- Born: 19 June 1912 Chiayi, Taiwan
- Died: 31 May 1996 (aged 83) Taipei, Taiwan
- Other names: Pu Tian-shen
- Education: Asakura Fumio
- Alma mater: Kawabata Painting School; Imperial Art School (Musashino Art University); Asakura Sculpting Studio; Tokyo School of Fine Arts;
- Occupation: Sculptor
- Known for: Founder of Taiwan's first bronze casting factory
- Notable work: Sun Yat-sen (sculpture) 國父孫中山(銅像); Poet (sculpture) 詩人 (銅像);
- Television: La Grande Chaumiere Violette 紫色大稻埕 (2016 TV series)
- Spouse: Chen Ziwei
- Awards: Gamecock (Glue Color painting) recipient of the Hsinchu Art Exhibition Prize. 鬥雞（膠彩畫作）新竹美展首獎；1925; Poet (composed in 1947) selected by the Salon des Artistes Français;
- Traditional Chinese: 蒲添生
| Transcriptions |

= Pu Tiansheng =

Taiwanese sculptor

Pu Tiansheng (or Pu Tian-shen, Chinese: 蒲添生, 1912.06.19~1996.05.31) was a well-known Taiwanese sculptor. He created Taiwan's first ever likeness of Sun Yat-sen, today on display in front of Taipei Zhongshan Hall. He was a pioneer of modern sculpture in Taiwan, founder of Taiwan's first bronze casting factory.

== Early life ==
Born into a family of traditional painters in 1912, Pu Tiansheng's father Pu Ying ran the Wenjin picture framing shop on Chiayi's Mei Street (renamed Chengren St. after the war). Pu Tiansheng's talents in painting were directly influenced by his childhood environment. At the age of fourteen, his glue color painting Gamecock（鬥雞）won first place at the Hsinchu Art Exhibition.

In 1929, he joined the Chun-Meng Painting Society established by his neighbor Lin Yushan and Pan Chunyuan, a painter from Tainan. Members of the Chun-Meng Painting Society group were devoted to the study of Oriental painting, and included artists such as Zhu Futing and Xu Qinglian.

==Education==
In 1931, Pu Tiansheng went to study abroad in Japan where he entered the Kawabata Painting School. He was admitted to the Japanese painting division of Imperial Art School (today's Musashino Art University) in the following year, and later transferred to the Sculpting division. In 1934, he left school and entered the Asakura Sculpting Studio to continue his art studies. This private school was founded by the noted sculptor Fumio Asakura. Asakura also instructed Huang Tushui when Huang was studying in the graduate school at the Tokyo School of Fine Arts. Pu Tiansheng spent eight years at the Asakura Sculpture Studio and, in 1940, his work People of the Sea（海民） was selected for the 2600th Kōki Anniversary Art Exhibition (this was the Ministry of Education Art Exhibition, but the name of the event changed for this particular year in commemoration of the anniversary of the founding of Japan's Imperial line).

==Work and Public Life==
In 1941, he returned to Taiwan and assisted in establishing the sculpting division of the Tai-Yang Art Exhibition. He also submitted his work 'Wife' for the exhibition. In 1945, Pu and his family moved from Chiayi to Taipei and established Taiwan's first bronze casting factory. Through his father-in-law Chen Cheng-po's introduction, he began to work on memorial images of government officials and created Taiwan's first ever likeness of Sun Yat-sen, today on display in front of Taipei Zhongshan Hall.

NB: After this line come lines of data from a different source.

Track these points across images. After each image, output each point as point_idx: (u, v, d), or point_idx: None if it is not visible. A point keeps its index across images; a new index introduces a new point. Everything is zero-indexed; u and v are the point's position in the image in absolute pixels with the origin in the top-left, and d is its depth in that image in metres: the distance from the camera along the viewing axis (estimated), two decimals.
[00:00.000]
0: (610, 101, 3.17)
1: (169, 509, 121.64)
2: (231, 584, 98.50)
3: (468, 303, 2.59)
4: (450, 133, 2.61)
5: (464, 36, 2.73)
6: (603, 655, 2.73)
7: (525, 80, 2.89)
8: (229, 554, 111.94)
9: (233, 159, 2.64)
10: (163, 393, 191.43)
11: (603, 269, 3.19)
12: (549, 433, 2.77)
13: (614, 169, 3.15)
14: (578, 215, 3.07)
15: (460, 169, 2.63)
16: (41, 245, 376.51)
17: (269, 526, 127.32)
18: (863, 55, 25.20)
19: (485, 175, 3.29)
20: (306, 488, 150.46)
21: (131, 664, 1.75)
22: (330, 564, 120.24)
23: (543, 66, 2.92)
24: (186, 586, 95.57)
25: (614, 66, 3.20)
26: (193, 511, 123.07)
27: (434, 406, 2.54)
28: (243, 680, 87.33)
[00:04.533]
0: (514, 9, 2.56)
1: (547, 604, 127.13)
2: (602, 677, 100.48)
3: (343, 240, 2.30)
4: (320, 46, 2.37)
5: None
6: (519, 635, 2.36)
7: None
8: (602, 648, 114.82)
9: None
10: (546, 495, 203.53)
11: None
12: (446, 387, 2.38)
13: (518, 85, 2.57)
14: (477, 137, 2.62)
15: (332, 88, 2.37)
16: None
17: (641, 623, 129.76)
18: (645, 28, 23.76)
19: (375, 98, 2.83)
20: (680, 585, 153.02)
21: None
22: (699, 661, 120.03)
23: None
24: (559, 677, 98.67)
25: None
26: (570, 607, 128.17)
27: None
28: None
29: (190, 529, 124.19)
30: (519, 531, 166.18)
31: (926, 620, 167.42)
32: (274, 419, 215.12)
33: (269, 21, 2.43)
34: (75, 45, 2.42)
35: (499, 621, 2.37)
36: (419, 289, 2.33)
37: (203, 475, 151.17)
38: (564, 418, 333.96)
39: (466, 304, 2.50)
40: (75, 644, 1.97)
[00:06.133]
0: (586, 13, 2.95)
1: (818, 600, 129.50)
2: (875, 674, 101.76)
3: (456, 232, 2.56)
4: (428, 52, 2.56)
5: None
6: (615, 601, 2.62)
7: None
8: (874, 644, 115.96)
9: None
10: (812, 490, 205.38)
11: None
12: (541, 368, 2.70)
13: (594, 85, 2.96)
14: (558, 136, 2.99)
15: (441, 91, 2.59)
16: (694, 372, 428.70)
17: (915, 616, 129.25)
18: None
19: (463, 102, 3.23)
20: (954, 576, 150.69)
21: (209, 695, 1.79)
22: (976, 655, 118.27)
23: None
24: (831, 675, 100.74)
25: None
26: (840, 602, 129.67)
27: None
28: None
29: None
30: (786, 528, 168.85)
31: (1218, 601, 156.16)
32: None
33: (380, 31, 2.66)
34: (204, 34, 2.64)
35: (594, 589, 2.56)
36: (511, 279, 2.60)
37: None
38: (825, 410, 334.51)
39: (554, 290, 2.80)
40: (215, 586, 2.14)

Pu Tiansheng also served as a juror for the Taiwan Provincial Art Exhibition and lectured on sculpting at the Provincial Education Building's Sculpting Seminar. He was a pioneer of modern sculpture in Taiwan. His famous works included: Poet（詩人）, his rendering of Lu Xun's contemplative pose; a female nude work entitled Light of Spring（春之光）, selected for 1957 Japan Fine Art Exhibition (Nitten); and, his Movement（運動系列）, inspired by the female gymnastic movements.